What you are asked to do
Edit the lines from the start of the records through the line that contains "فتحتُ قدماي على مصراعيهُما ثم انزلقتُ إلى", changing "الشرفة" to "النافذة" and leaving everything else unchanged. Give only these lines.

____ Material for this task

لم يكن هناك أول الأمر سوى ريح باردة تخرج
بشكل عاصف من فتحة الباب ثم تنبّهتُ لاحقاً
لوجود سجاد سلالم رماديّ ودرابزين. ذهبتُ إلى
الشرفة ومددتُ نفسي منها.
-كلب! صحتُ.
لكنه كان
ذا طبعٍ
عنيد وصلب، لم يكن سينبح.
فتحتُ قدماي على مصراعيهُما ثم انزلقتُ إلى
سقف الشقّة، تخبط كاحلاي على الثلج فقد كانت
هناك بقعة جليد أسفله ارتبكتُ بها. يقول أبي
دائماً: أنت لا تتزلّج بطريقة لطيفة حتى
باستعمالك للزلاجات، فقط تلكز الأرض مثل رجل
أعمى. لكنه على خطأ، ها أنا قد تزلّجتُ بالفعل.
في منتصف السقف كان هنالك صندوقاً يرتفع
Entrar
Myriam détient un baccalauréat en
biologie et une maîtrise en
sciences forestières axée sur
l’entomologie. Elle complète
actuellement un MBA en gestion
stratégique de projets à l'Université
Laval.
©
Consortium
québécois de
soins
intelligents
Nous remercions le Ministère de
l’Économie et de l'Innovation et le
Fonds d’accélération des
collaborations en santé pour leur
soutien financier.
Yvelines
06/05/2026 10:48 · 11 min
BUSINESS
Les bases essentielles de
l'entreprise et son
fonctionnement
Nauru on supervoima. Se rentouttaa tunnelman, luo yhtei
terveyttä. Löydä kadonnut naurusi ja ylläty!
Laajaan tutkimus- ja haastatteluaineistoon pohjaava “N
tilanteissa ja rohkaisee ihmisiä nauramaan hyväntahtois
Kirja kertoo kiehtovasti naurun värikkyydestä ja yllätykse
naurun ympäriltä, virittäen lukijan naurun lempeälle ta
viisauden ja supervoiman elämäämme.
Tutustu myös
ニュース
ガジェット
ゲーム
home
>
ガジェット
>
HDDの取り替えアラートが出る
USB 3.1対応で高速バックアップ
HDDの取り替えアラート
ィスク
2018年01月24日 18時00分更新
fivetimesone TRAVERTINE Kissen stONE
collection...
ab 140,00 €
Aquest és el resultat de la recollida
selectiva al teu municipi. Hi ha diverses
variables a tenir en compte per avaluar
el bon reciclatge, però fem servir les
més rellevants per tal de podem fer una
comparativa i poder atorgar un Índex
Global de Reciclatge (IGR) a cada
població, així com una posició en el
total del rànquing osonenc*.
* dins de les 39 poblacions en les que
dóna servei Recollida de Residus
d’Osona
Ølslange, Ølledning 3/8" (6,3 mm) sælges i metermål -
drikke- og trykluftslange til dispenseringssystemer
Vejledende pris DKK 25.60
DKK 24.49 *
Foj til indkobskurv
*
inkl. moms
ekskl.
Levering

________

Written answer
لم يكن هناك أول الأمر سوى ريح باردة تخرج
بشكل عاصف من فتحة الباب ثم تنبّهتُ لاحقاً
لوجود سجاد سلالم رماديّ ودرابزين. ذهبتُ إلى
النافذة ومددتُ نفسي منها.
-كلب! صحتُ.
لكنه كان
ذا طبعٍ
عنيد وصلب، لم يكن سينبح.
فتحتُ قدماي على مصراعيهُما ثم انزلقتُ إلى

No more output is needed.